Output verbatim the lines beginning with the line that contains "What value does the data have at 巢云歌为张彦升赋?" and continuing through the line that contains "How many slices are in this pie chart?", with both of those lines included.

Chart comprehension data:
==*==
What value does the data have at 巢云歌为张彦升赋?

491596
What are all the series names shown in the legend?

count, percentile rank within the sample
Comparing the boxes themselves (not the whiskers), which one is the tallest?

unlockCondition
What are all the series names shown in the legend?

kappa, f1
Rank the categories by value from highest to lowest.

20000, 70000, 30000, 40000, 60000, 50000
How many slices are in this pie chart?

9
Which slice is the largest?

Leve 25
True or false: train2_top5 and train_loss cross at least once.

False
==*==
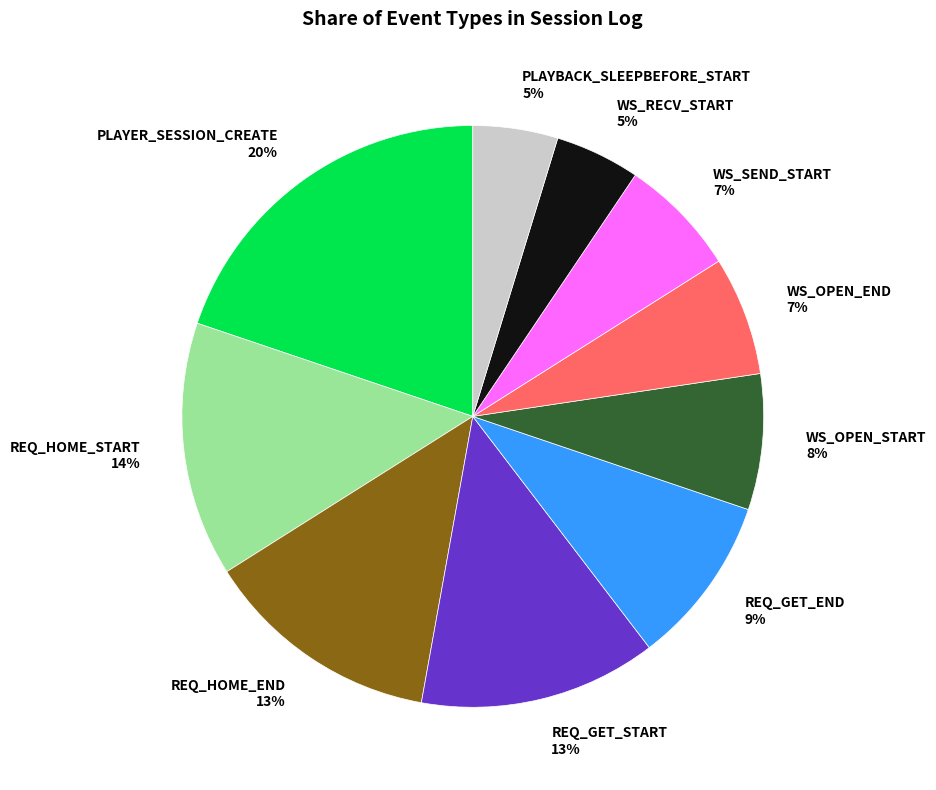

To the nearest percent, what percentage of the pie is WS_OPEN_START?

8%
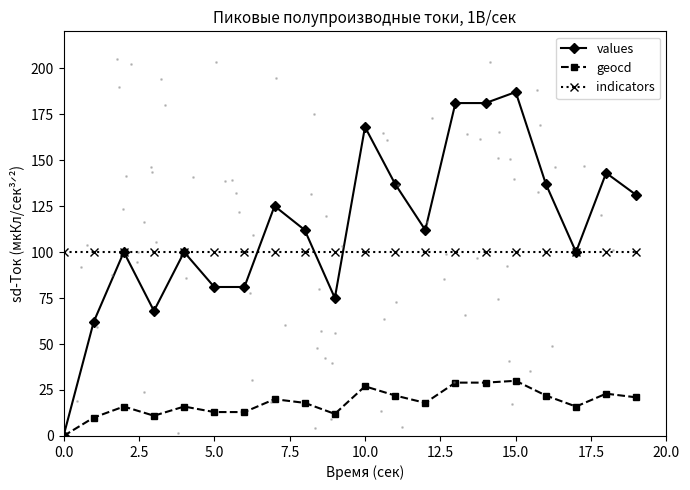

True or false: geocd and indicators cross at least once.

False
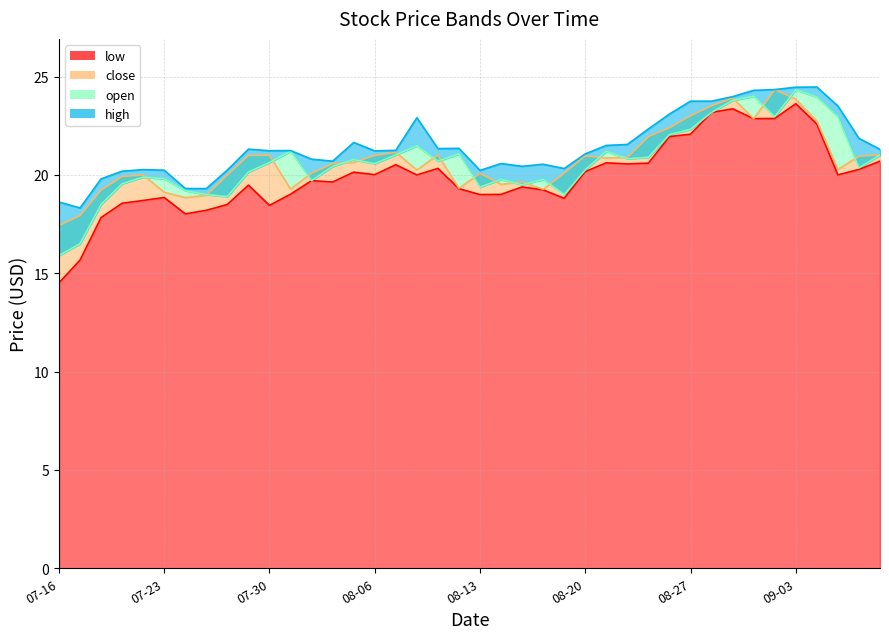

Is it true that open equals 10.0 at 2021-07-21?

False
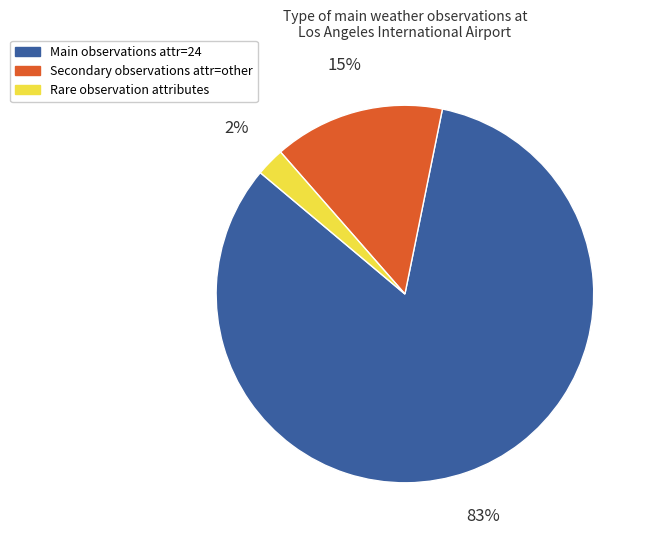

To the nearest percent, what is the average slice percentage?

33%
==*==
### Answer box
What value does the data have at 巢云歌为张彦升赋?

491596
What are all the series names shown in the legend?

count, percentile rank within the sample
Comparing the boxes themselves (not the whiskers), which one is the tallest?

unlockCondition
What are all the series names shown in the legend?

kappa, f1
Rank the categories by value from highest to lowest.

20000, 70000, 30000, 40000, 60000, 50000
How many slices are in this pie chart?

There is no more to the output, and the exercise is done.